What’s in a name
In the absence of a scientific classification for the phenomenon, citizen scientists originally named it ‘Steve’ after a hedge that suddenly appears overnight, in the animated movie Over the Hedge.
In 2016, scientists subsequently gave it the backronym ‘STEVE’, or ‘Strong Thermal Emission Velocity Enhancement’, based on satellite data showing it was associated with an intense flow of hot (3000°C) plasma.
Unlike auroras, which are green, red and purple light emitted by oxygen and nitrogen gases in the atmosphere, excited by solar wind electrons, STEVEs are generated by a fast-moving, east-west flow of electrons, about 130-270 km above the earth. Put simply, it’s more like a glowing hotplate, than a fluorescent tube.
Not your usual aurora
Senior weather observer at Casey research station, Barry Becker, is an avid aurora watcher and photographer. While out photographing aurora on August 17 this year, he unwittingly captured the rarely photographed phenomenon, which lasted only 20 minutes.
“I noticed the sky was different from other nights viewing aurora – the colouring was visible as a grey/white and pinkish band, extending right across the celestial dome, from north-east to south-west,” Mr Becker said.
“It was visible to the naked eye, but it was more obvious after 15 second exposures.
“When I put the photos on social media there were a lot of excited comments about a STEVE event in Antarctica. I didn’t know what it was, but once I found out, I was thrilled to have been able to capture it.”
Australian Antarctic Division atmospheric physicist, Dr John French, was among those excited to see the photos.

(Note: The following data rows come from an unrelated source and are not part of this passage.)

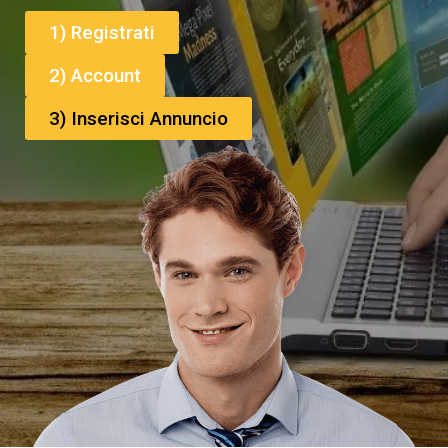
1) Registrati
2) Account
3) Inserisci Annuncio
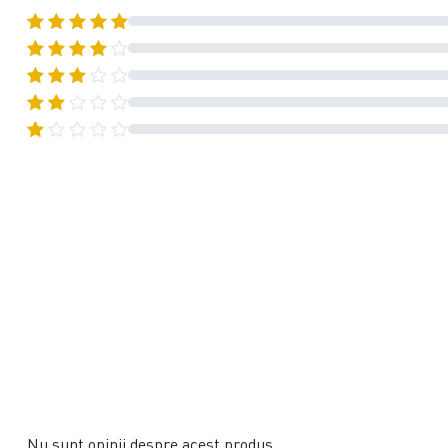
Nu sunt opinii despre acest produs.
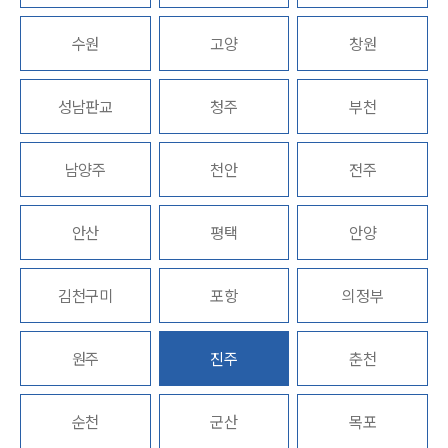
수원
고양
창원
업무분야
지식재산권그룹 업무
성남판교
청주
부천
전체
남양주
천안
전주
구성원 소개
지식재산권전문변호사
안산
평택
안양
소식/자료
김천구미
포항
의정부
언론보도
공지사항
원주
진주
춘천
법률 블로그
법률서식
뉴스레터/브로슈어
순천
군산
목포
세미나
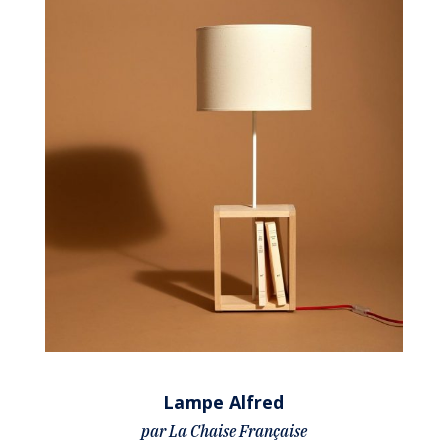
Lampe Alfred
par La Chaise Française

“It is quite a rare event and Barry’s enthusiasm and dedication for capturing aurora phenomena has really paid off this year,” Dr French said, in reference to another relatively unknown auroral phenomenon Mr Becker captured earlier this year.
“This is a great capture of a STEVE and associated ‘picket fence’ aurora, and will contribute to the scientific knowledge of this poorly understood thermal emission.
“These types of citizen science observations are remarkably valuable to record and document atmospheric phenomena, and occasionally reveal new processes in fields that were generally thought to be well understood.”
The fleeting nature of STEVEs makes Mr Becker’s observation all the more important. Despite checking the night sky almost compulsively, Mr Becker hasn’t seen a STEVE since.
“I hope my photos can help scientists better understand this rare event, and allow everyone the chance to witness it,” he said.